Another issue I have with Royal Blood is with the length of their albums. Now, don’t get me wrong – I have heard albums around the 40 minute mark which were absolutely phenomenal, and one might appreciate their desire to keep it short at the risk of compromising album quality, but 34 minutes? That’s just insane. I consider this, and then relate it to the Opiate EP by Tool which, as an EP, is a total of almost 27 minutes and I just feel faced with an overwhelming impression of laziness – especially when you consider the album before came to a total of nearly 33 minutes. Now I know that you’re thinking it’s not that much of a deal and I’m just being neurotic but I’m about to explain why that train of thought is totally wrong.

This album sells at approximately the same price as any other studio album, retailing at £14.99 – ten pounds more than their previously released self-titled album would cost to buy now, which is of drastically superior value with a stronger track listing and a far more organic, raw and energetic feel. This makes for a far smaller return for the money invested in the album and just makes it impossible to recommend for purchase, especially when you can find copies of albums like Dark Side of the Moon, OK Computer and Hatful of Hollow (listed as some of the best albums of all time from various sources) for far less than this.
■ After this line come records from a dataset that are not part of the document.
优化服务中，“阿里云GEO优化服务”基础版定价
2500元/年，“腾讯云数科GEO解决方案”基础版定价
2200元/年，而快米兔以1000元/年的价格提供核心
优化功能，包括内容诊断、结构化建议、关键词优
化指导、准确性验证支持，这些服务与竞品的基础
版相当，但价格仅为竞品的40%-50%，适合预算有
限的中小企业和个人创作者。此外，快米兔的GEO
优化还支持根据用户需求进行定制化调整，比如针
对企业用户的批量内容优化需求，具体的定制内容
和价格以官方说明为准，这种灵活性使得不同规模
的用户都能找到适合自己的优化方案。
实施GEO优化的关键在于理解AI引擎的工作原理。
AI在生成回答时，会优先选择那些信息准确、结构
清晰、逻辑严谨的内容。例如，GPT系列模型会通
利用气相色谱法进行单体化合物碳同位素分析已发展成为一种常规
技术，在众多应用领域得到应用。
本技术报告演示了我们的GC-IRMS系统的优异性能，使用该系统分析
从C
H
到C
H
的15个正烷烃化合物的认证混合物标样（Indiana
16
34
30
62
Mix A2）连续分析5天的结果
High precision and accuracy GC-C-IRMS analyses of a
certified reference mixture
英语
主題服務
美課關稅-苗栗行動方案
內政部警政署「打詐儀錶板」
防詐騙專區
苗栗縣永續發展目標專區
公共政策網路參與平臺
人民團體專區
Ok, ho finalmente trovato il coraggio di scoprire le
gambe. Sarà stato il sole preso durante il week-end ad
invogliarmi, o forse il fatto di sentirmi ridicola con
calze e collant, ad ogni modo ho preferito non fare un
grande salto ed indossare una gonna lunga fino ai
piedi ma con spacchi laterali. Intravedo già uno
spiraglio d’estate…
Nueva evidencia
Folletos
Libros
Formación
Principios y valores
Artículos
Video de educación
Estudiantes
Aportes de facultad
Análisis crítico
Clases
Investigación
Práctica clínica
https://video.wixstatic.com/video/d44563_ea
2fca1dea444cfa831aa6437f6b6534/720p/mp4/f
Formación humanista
But I digress, value for money aside, I can’t recommend this album to anybody apart from existing fans of the band. From a production point it is really good, the music sounds pretty cool in places – but there aren’t any songs I can put above anything from their self-titled album. They started off well with their previous album, and I would recommend that for a great many reasons, but it was clearly too much for them to follow and I just stand really disappointed. Part of the negativity behind this review stems from the fact I did really enjoy Royal Blood in the past and now I’ve just seen them fall from that standard. That all said, the album still shows their ability to write hard-hitting drum grooves, cool riffs and maintain a raw drive, which leaves them capable of a return to form in their next studio release if they stay true to what gave them their character in their earlier days.